A recent commentary on polypharmacy stated that while a large body of literature confirms the fact that patients are increasingly taking large numbers of medications, numerical definitions of polypharmacy do not ascertain the clinical appropriateness of therapy and the process of rationalising those medications [123]. The author argued that when each of the medications can be linked to practice guidelines for chronic conditions for a given patient, using a numerical cut-off to define polypharmacy becomes irrelevant. While the number of medications can be a starting point, medications should be assessed in terms of their indication, efficacy and potential for harm with each other (not in isolation) given pharmacokinetic and pharmacodynamics interactions, in order to facilitate deprescribing of inappropriate medications [123, 124]. Medications should be assessed for risks and benefits and the final combination of medications should be based on benefits outweighing the risks [124, 125]. Current literature is alluding to looking beyond single disease management guidelines and considering the patient’s complete scenario by considering all comorbidities and medications being prescribed for a given patient to consider the patient as a whole and focusing on improving the overall health [11, 12, 117, 120,121,122, 125].

While the use of multiple medicines may be clinically appropriate for some patients, it is important to identify those patients who may be at risk of adverse health outcomes as a result of inappropriate polypharmacy. Only seven studies recognised the distinction between appropriate and inappropriate polypharmacy. This is crucial to facilitate the deprescribing of inappropriate medications and optimal use of appropriate medications. Consideration of comorbid conditions and other medications is required to make definitions clinically relevant, to facilitate medication assessment and rationalisation in every day practice. While a small number of studies (3.6%) used polypharmacy tools or criteria including the Beers criteria, MAI and HEDIS to identify potentially inappropriate medications to detect potentially inappropriate medications, the limitations of the tools and criteria in the everyday clinical setting were recognised [10, 114, 116, 118].The Beers criteria which was used in all four studies identified, is a commonly used prescribing assessment tool based on a list of potentially inappropriate medications to be avoided in the older population [126, 127]. However, it has recognised limitations such as requiring regular updates to ensure clinical relevance and including a list of outdated medications which may not be used in practice at that time.

Strengths and limitations

Strengths of this systematic review include the novelty of summarising the range of polypharmacy definitions available in literature. A comprehensive search strategy of three large and reliable databases (MEDLINE, EMBASE and Cochrane) was used, meaning that it is likely that all relevant articles were identified.

A limitation of this review is the inclusion of studies in English only which can cause information bias. While EMABSE, MEDLINE (Ovid) and Cochrane databases were searched, the absence of other databases such as Scopus could have introduced selection bias. Additionally articles from the year 2000 until present have been included.
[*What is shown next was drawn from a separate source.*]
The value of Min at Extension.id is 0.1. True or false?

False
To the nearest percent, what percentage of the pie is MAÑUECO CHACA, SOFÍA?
There may be clinically relevant definitions for polypharmacy which were added to literature prior to 2000 which have not been included in this review. While authors discussed the inclusion criteria and data being extracted, there is still the potential for confusion bias.


While the most commonly used definition of polypharmacy is being on five or more medicines, definitions are variable, which can cause confusion for researchers as well as clinicians in practice. Numerical definitions of polypharmacy do not account for specific comorbidities present and make it difficult to assess safety and appropriateness of therapy in the clinical setting. There is a need for an internationally agreed definition of polypharmacy. The results indicate the need for a shift towards the term ‘appropriate polypharmacy’ using a holistic approach of assessing medication use in context of comorbidities present, according to best available evidence in order to optimise health outcomes.